Digital imperatives, digital risks

Digital transformation, information management and customer centricity are key business objectives for 2018/19 – and all of these have the potential to increase an organisation’s cyber risk. The landscape is shifting daily, and cyber threats can impact productivity, critical dependencies, and brand integrity.

Valuing your information

Cyber security is a means to an end. It exists to enable the business to continue to function in spite of the threats that it faces. Boards and executives are often not informed of the value holistic cyber security can provide. The question is not “where should I spend my next security dollar?” but “what is the quantified threat to our business?”. Treating critical business information – such as that contained in your CRM and ERP systems - as an asset in the same way as infrastructure, buildings, plant & machinery can encourage management to invest in protecting the most important information against the most likely threats.
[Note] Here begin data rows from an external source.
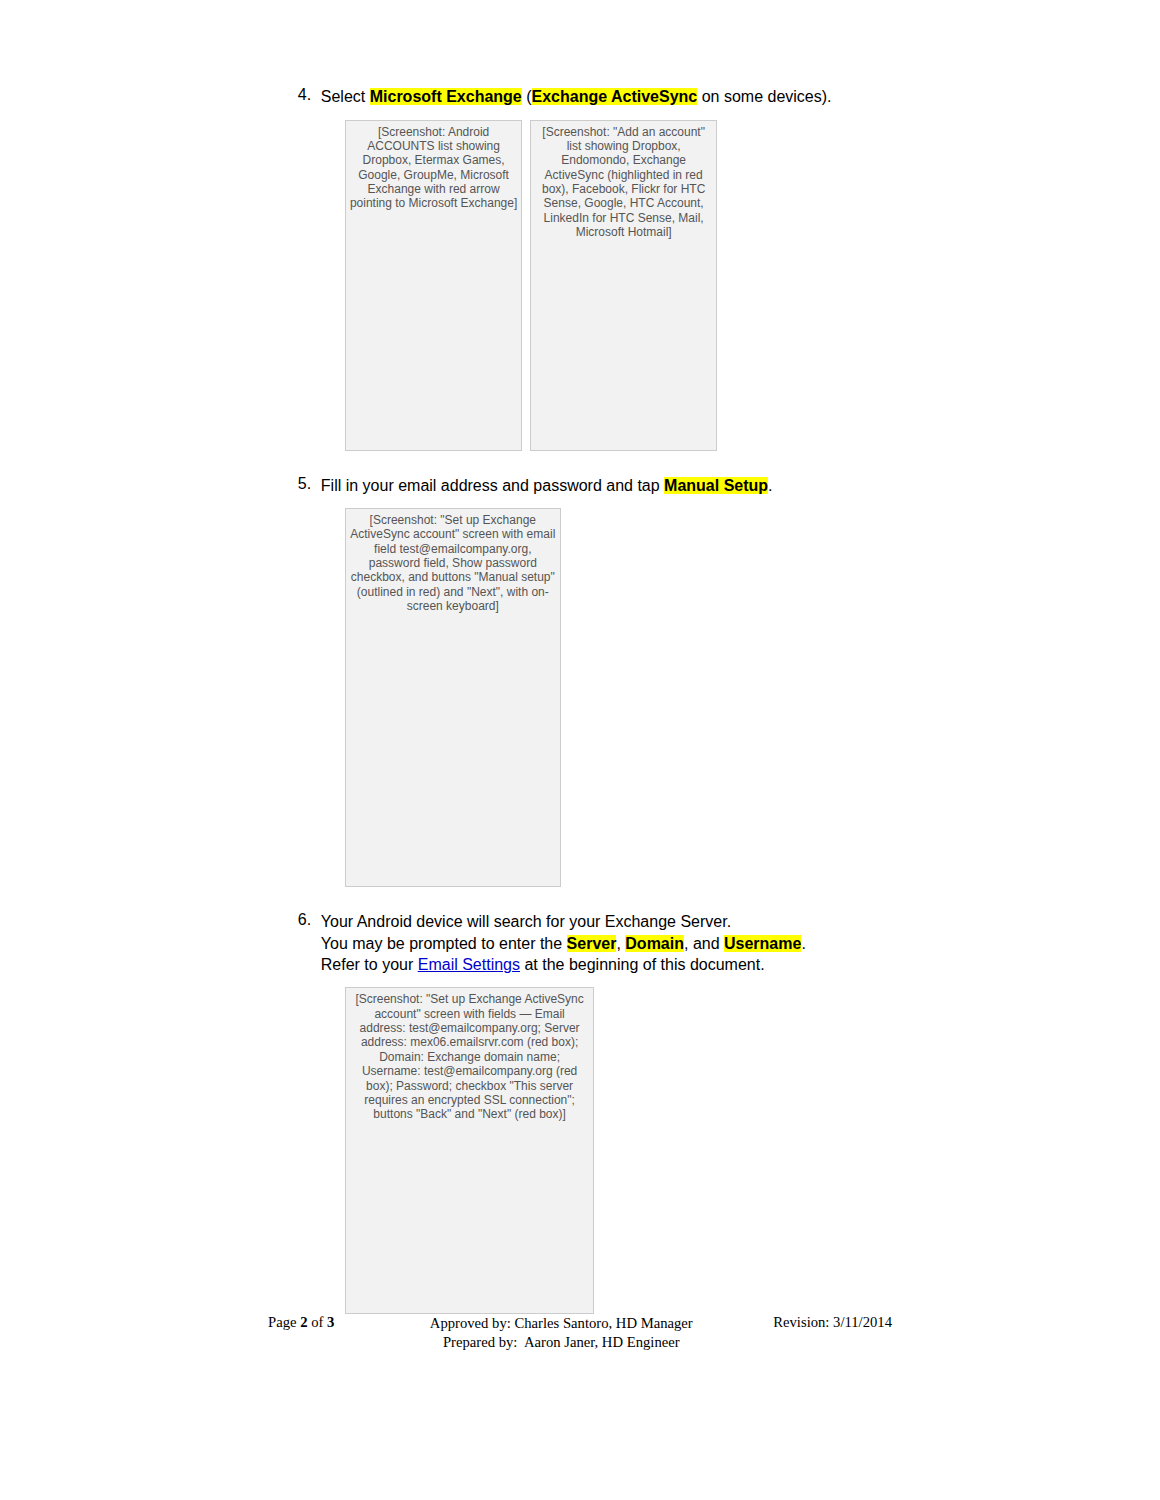4.
Select Microsoft Exchange (Exchange ActiveSync on some devices).
[Screenshot: Android ACCOUNTS list showing Dropbox, Etermax Games, Google, GroupMe, Microsoft Exchange with red arrow pointing to Microsoft Exchange]
[Screenshot: "Add an account" list showing Dropbox, Endomondo, Exchange ActiveSync (highlighted in red box), Facebook, Flickr for HTC Sense, Google, HTC Account, LinkedIn for HTC Sense, Mail, Microsoft Hotmail]
5.
Fill in your email address and password and tap Manual Setup.
[Screenshot: "Set up Exchange ActiveSync account" screen with email field test@emailcompany.org, password field, Show password checkbox, and buttons "Manual setup" (outlined in red) and "Next", with on-screen keyboard]
6.
Your Android device will search for your Exchange Server.
You may be prompted to enter the Server, Domain, and Username.
Refer to your Email Settings at the beginning of this document.
[Screenshot: "Set up Exchange ActiveSync account" screen with fields — Email address: test@emailcompany.org; Server address: mex06.emailsrvr.com (red box); Domain: Exchange domain name; Username: test@emailcompany.org (red box); Password; checkbox "This server requires an encrypted SSL connection"; buttons "Back" and "Next" (red box)]
| Page 2 of 3 | Approved by: Charles Santoro, HD Manager Prepared by: Aaron Janer, HD Engineer | Revision: 3/11/2014 |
Information security, IT Security, cyber security

As organisations collect more and more sensitive data it raises significant questions around governance, management and ownership as well as the tools and frameworks needed for assurance and security.

Adam Dodds said cyber security should not be viewed as “IT security” as this narrows the scope and places pressure on already stretched IT teams. Instead organisations should approach cyber security as a business risk.

“Cyber security is not just IT security. It’s what IT can do to limit business risk. This engages the wider organisation. Ensure the CEO and board understand there is no such thing as being connected and 100% secure. This then widens the scope beyond protection to include risk management and mitigation.”

Dodds added “the funding model for security is more akin to military spending than the traditional metrics of ROI”. Cyber security is non-discretionary and investment should be spread across the full range of activities including prediction, prevention, detection and response.

Organisations are beginning to recognise this. Of the NZ organisations surveyed by IDC, 25% now have a dedicated Chief Information Security Officer or Chief Information Risk Officer role.

Dodds suggests, to be more effective, cyber security should be split into into at least two distinct mindsets:

  • Hunters - who are constantly tasked with seeking threats across the internal systems
  • Remediation team - who respond to and remediate the threats that the Hunters detect

Resourcing cyber security - some final thoughts from Adam Dodds

The future is SecDevOps, says Dodds, where security is embedded as part of the process rather than added later as an afterthought.

If you don't already have one, get a Chief Information Security Officer, and make sure they don't report into IT.

Make sure the CEO has KPIs for cyber security, so it gets the attention it needs.

Lastly, consider your suppliers, who also form part of your attack surface, and make sure they are not exposing you to unnecessary risk.